Presto Core Data Structures: Slice, Block & Page

简介: ![slice.jpg](https://ata2-img.cn-hangzhou.oss-pub.aliyun-inc.com/8efe25242cf8a9e6c0067e1c71cbb7d3.jpg) ## Overview In Presto there are some very essential data structure we need to understand, S

slice.jpg

Overview

In Presto there are some very essential data structure we need to understand, Slice, Block & Page are three of them, I will introduce these data structures in this article.

Slice

From user point of view, Slice is a more developer friendly virtual memory, it defines a set of getters and setters, so you can use the memory like a piece of structured data:

Slice

The typical usage for Slice is to represent a String:

// use it as utf8 encoded string
Slice slice = Slices.utf8Slice("hello");
Slice subSlice = SliceUtf8.substring(slice, 1, 2);

You can see we are using Slice just like a String, the reason that Presto prefers Slice over Strings is:

  • Strings are expensive to build(String concatenation, StringBuilder etc).
  • Slice is mutable while String is not, so it is more efficient when we need to do string calculation.
  • Strings are encoded as UTF16 in memory, while Slice use UTF8, which is more memory efficient.

    • UTF16 use minimum two bytes to represent a character, while UTF8 use minimum one bytes, so if the String content is mainly ascii characters, UTF8 can save a lot of memory.

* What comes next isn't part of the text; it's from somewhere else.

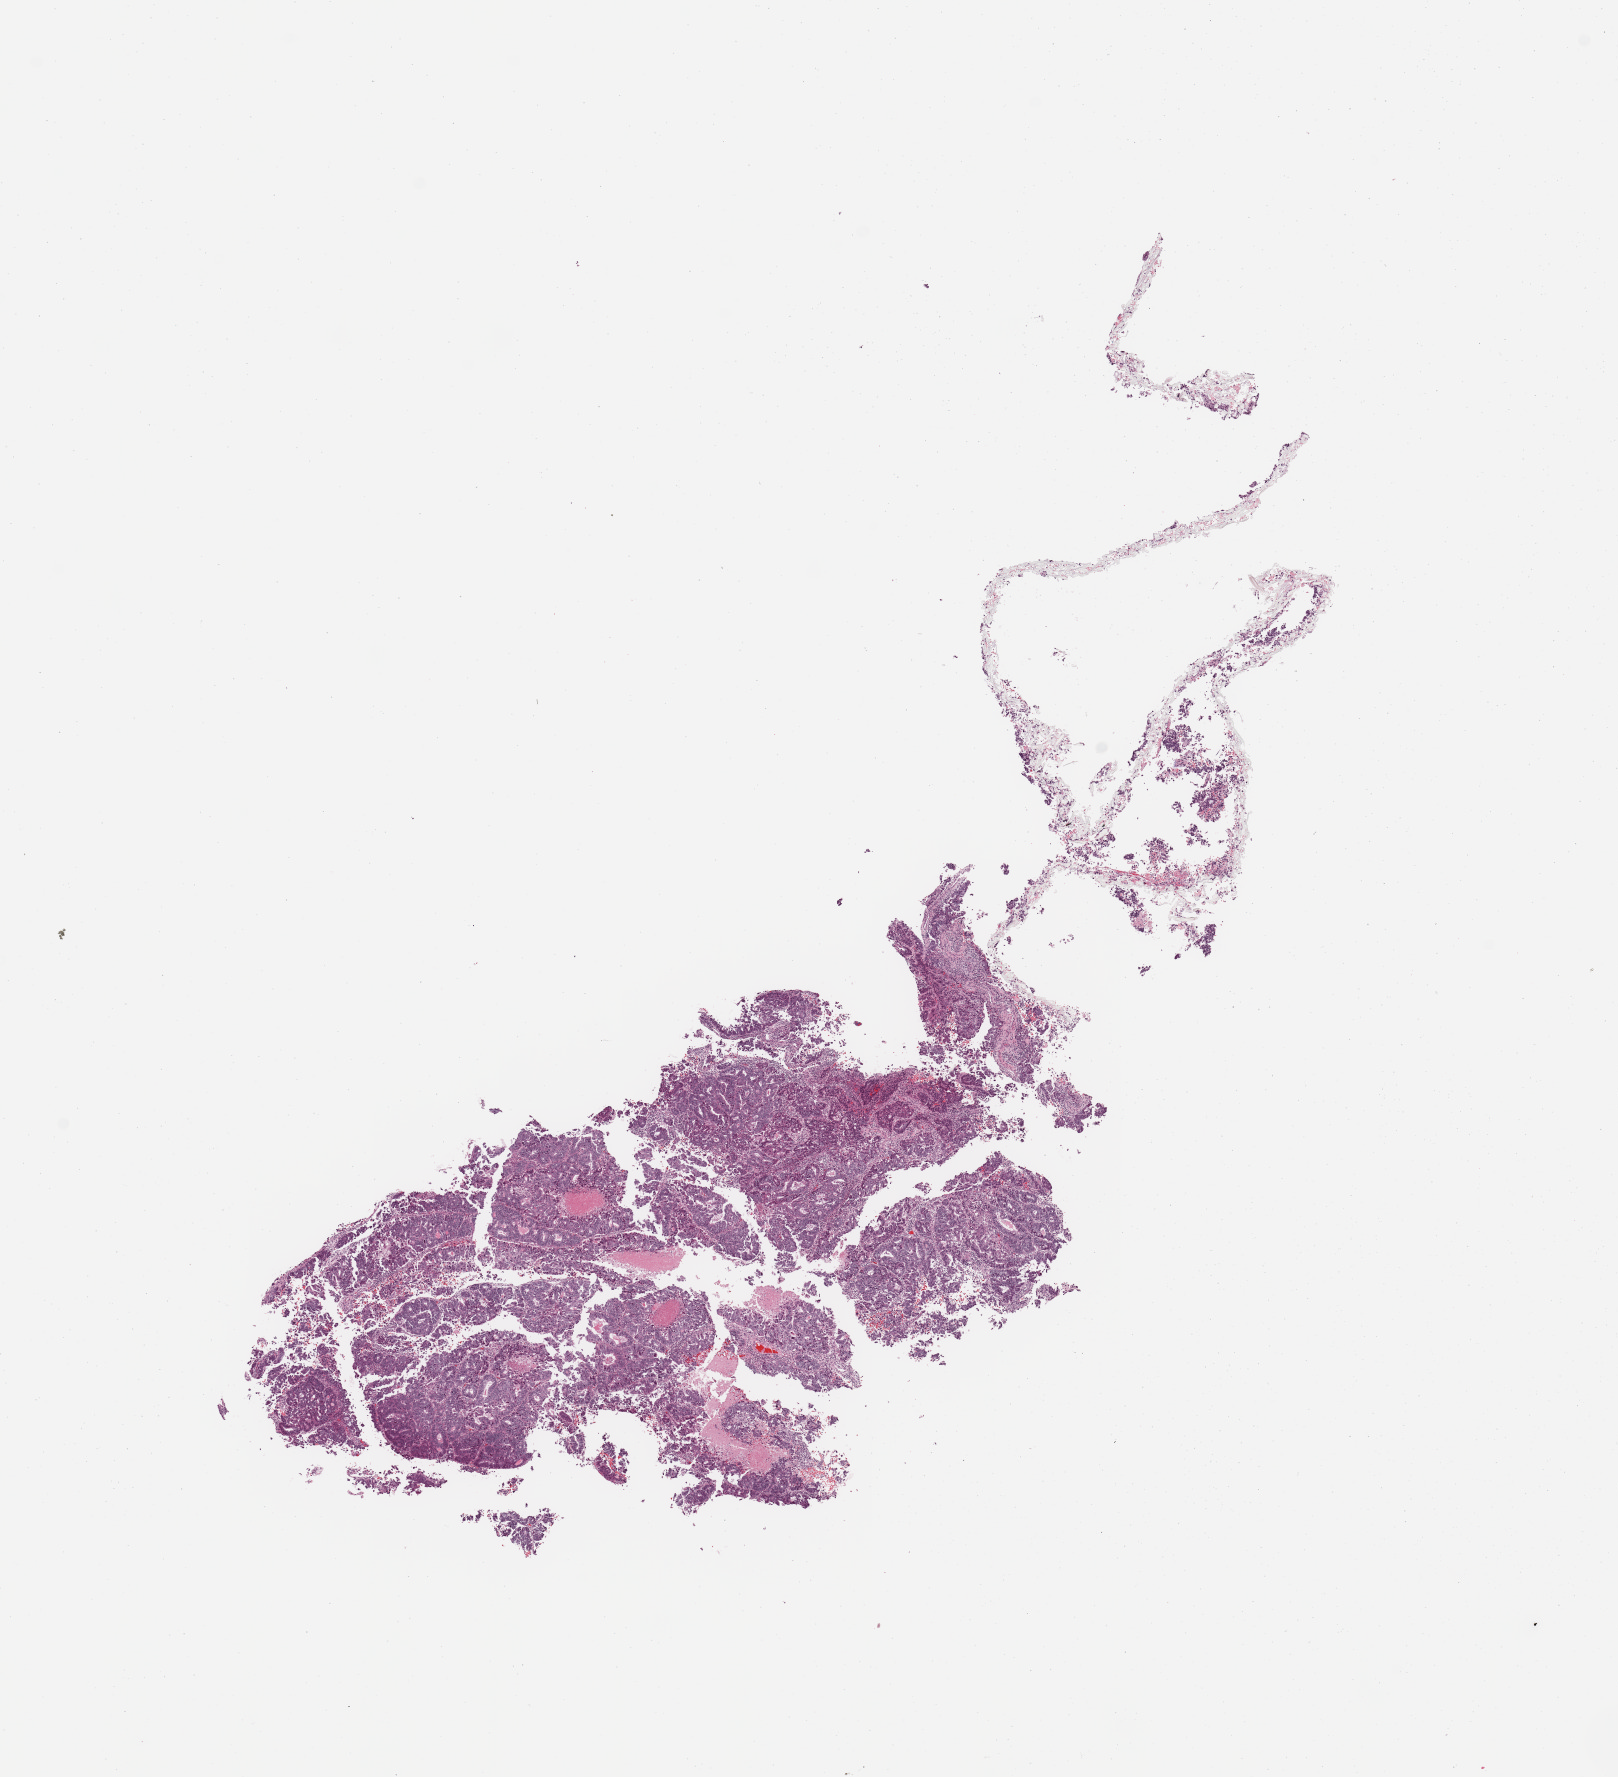
Hematoxylin and eosin (H&E) stained whole-slide image, a low-resolution overview of the entire scanned area, about 12.8 x 14.1 mm (acquisition: 20x scan). Uterus, tissue type not recorded.
• patient diagnosis (cohort enrolment): corpus endometrial carcinoma (uterus)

Thanks @dain for sharing these insigts.

Another usage for Slice(in Presto) is to represent raw bytes(VARBINARY type in SQL):

// use it as raw bytes
block.getSlice().getBytes()

You can get a Slice from a Block just like primitive types Int, Long etc.

Block

Since Page is consisted of Blocks, so we will introduce Block first. Block can be think of an array of same class(int, long, Slice etc.) of data. Each data item occupies a position, the total position count represents the total number of rows of data the Block is holding (Block only holds one column of these rows).

Page and Block

Block has defined several sets of APIs, one of them is the getXXX methods, lets take at getInt as an sample:

/**
    * Gets a little endian int at {@code offset} in the value at {@code position}.
    */
default int getInt(int position, int offset)
{
    throw new UnsupportedOperationException(getClass().getName());
}

Typically one Block only supports one getXxx method, because all the data in one Block belongs to one column which has one certain type.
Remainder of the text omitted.